There are two ways to inject functions:

The first method `inject_fun` transfers a function to the notebook context and returns a reference. This can be called
as described before or passed as a parameter to another function.

```python
def fun(i: int):
  return i + 1


injected = await nb.inject_fun(fun)
result = await injected(5).receive()

# `result` equals `6`.
```

You can also send classes to the notebook context. But there is no way to transfer needed superclasses automatically
as well.

The second method `execute_fun` executes a function's body in the notebook context while the header is only used in the
test context. This makes it possible to write syntactically correct code with alle benefits of analysis within an IDE,
although it is later executed in the notebook context.

```python
def fun(i: int):
  k = i + 1


# `i` has to be available in the notebook context!
await nb.execute_fun(fun)

# `k` is defined globally in the notebook context
# after the execution.
```

## Function Replacing

Functions in the notebook context can be replaced with others, for example to skip network requests and return a fixed
response instead to speed them up.

```python
await nb.execute_code('''
    from time import sleep

    def my_fun():
        sleep(10)
        return 1                
''')


def replacement():
    return 2


async with nb.replace_fun('my_fun', replacement):
    # executes `replacement` in notebook context.
    result = await nb.ref('my_fun')().receive()
    # prints `2`
    print(result)
```

## Function Tracking

Furthermore, it is possible to track function calls. This may be used to check if an implementation uses recursion.
In addition, the parameters and return values used can be extracted.

```python
await nb.execute_code('''
    def fib(i):
        return i if i <= 1 else fib(i-1) + fib(i-2)
''')

async with nb.track_fun('fib') as calls:
    await nb.ref('fib')(15).execute()

print(len(await calls.receive()) > 1000)
```

## Setup and Teardown Methods

Use `@JPSetup` and `@JPTeardown` to annotate `async` functions.
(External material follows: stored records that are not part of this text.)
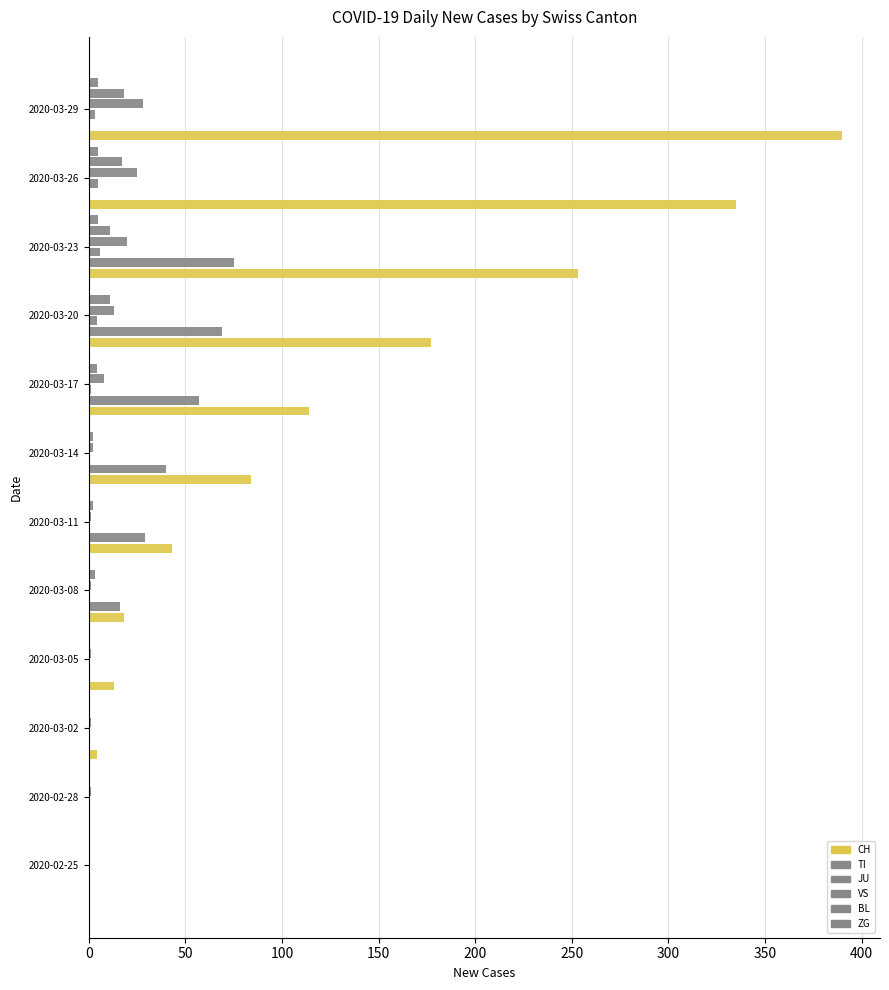

Count the number of data series in this chart.

6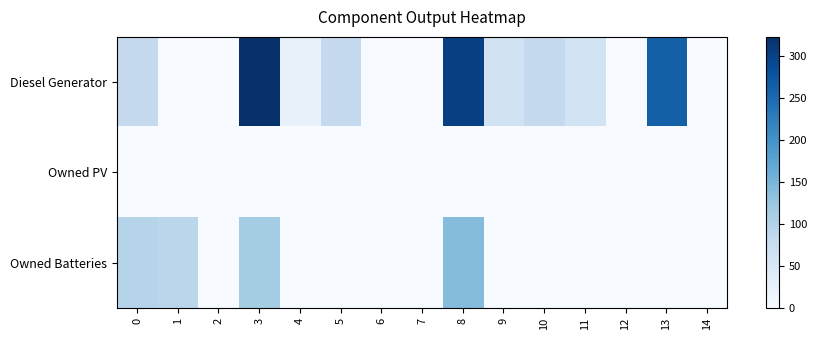

What is the difference between the highest and lowest values at 8?

304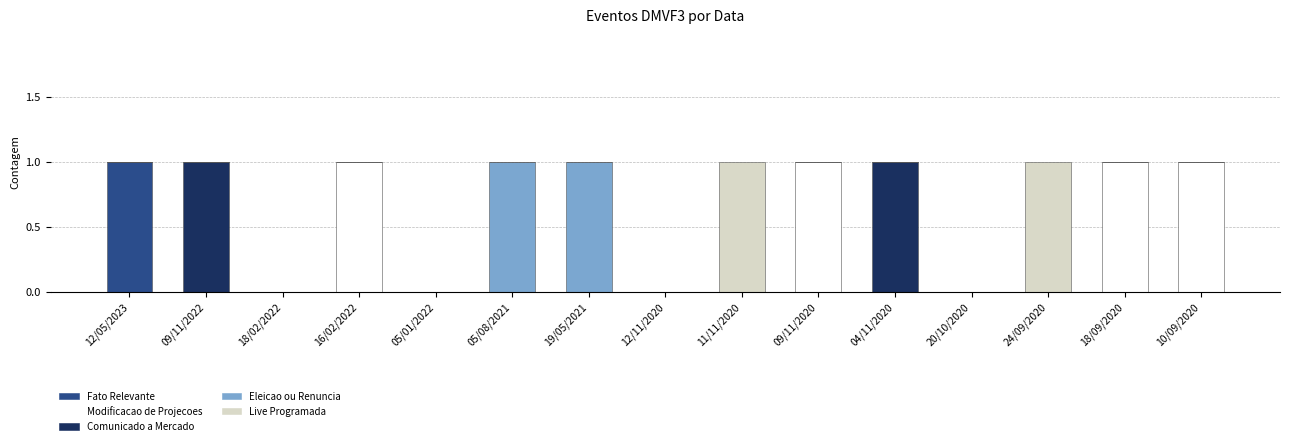

What are all the series names shown in the legend?

Fato Relevante, Modificacao de Projecoes, Comunicado a Mercado, Eleicao ou Renuncia, Live Programada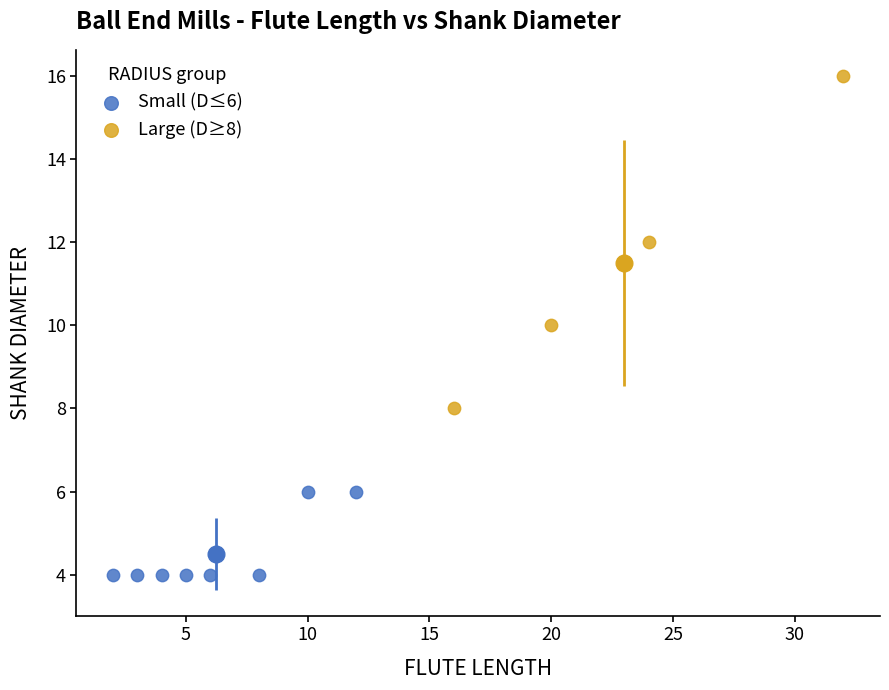

Which series reaches the maximum Y coordinate?

Large (D≥8)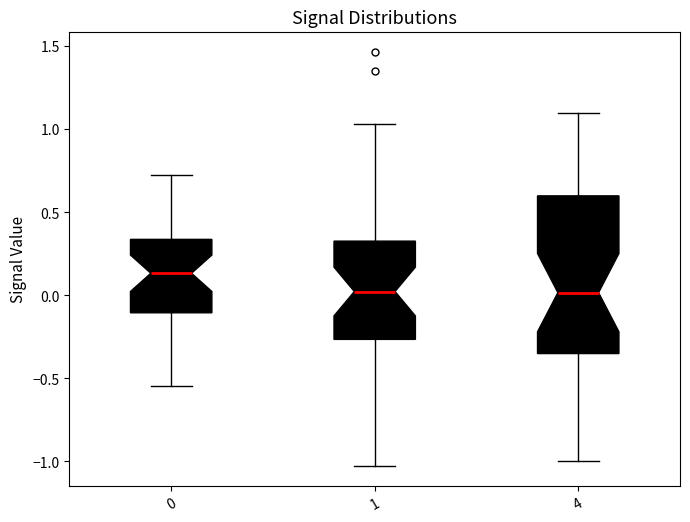

Reading left to right, read every box against the y-axis: the position of its median line, the range the box covers, and the ends of its whiskers. The values are not printed on the chart, so give them approximately, as read against the axis.

0: median 0.15, box -0.10 to 0.35, whiskers -0.55 to 0.70
1: median 0.00, box -0.25 to 0.35, whiskers -1.05 to 1.05
4: median 0.00, box -0.35 to 0.60, whiskers -1.00 to 1.10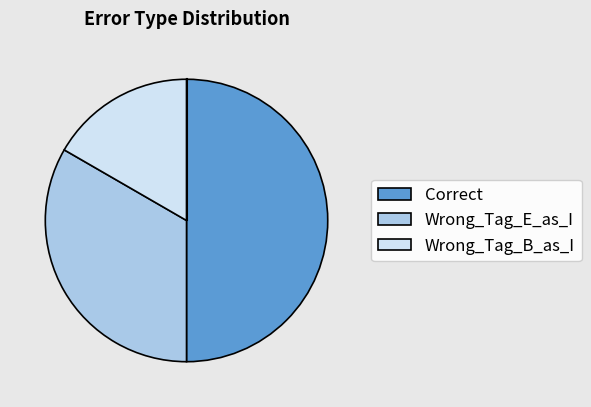

Do Correct and Wrong_Tag_E_as_I together represent more than half of the pie?

Yes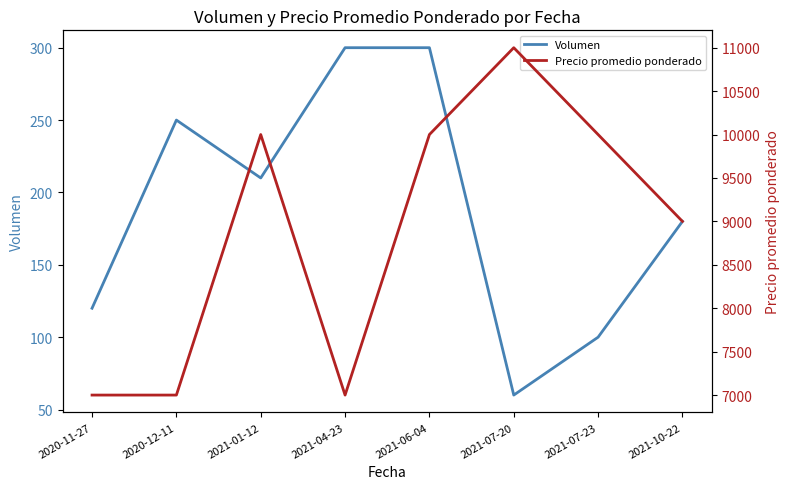

How many interior local valleys does the Precio promedio ponderado series have?

1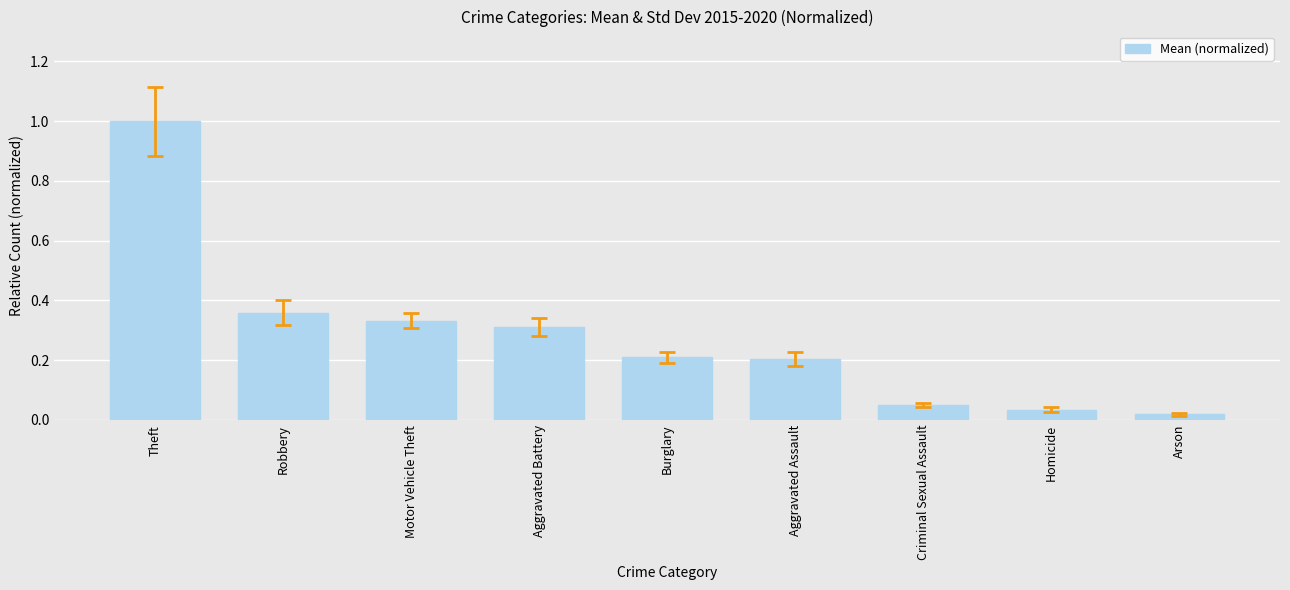

Which label corresponds to the largest value in the chart?

Theft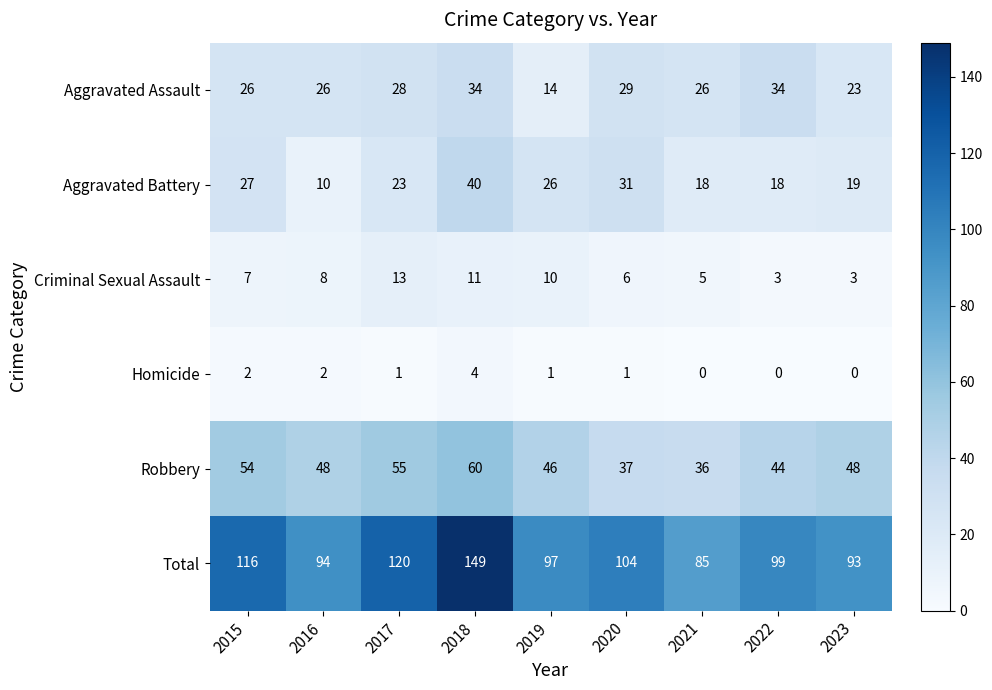

What is the difference between the highest and lowest values at 2017?

119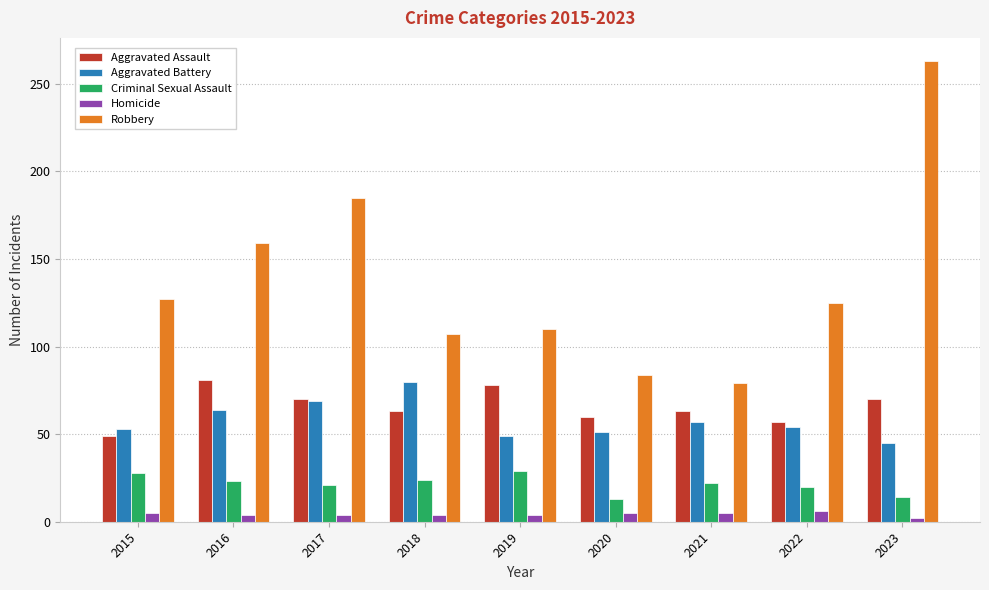

What is the maximum value shown in the chart?

263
Setup functions are run prior to all tests and teardown
functions after all tests have completed.

```python
@JPSetup
async def setup():
    print('setup')


@JPTeardown
async def teardown():
    print('teardown')
```

Multiple setup or teardown functions are run in parallel.

## Output Formats

The default output format is JSON. You can switch it to Markdown using the command line flag `--md`.

## Parallelization

Since all notebook kernels are started in different processes, multicore processors can be fully utilized. However,
there are a few things to keep in mind:

- The test context can become a bottleneck because it uses only one thread. Therefore, the notebooks should work as
  independently as possible and the test context should only be used for coordination and evaluation.
- Keep inter-process communication to a minimum and outsource computationally intensive operations to the notebook
  context.
- Use the parameter `--tests` to limit the number of concurrently running tests.

## Running Without Tests

If no test file is given on startup, JPTest will choose a default test set. It executes all cells once in the correct
order, does not score and passes exceptions. This can be used to check notebooks for syntax errors, determine if
libraries are missing within an image or if data sets have not been shipped.

Use the command line parameter `--quiet` to suppress any output other than exceptions and stacktraces.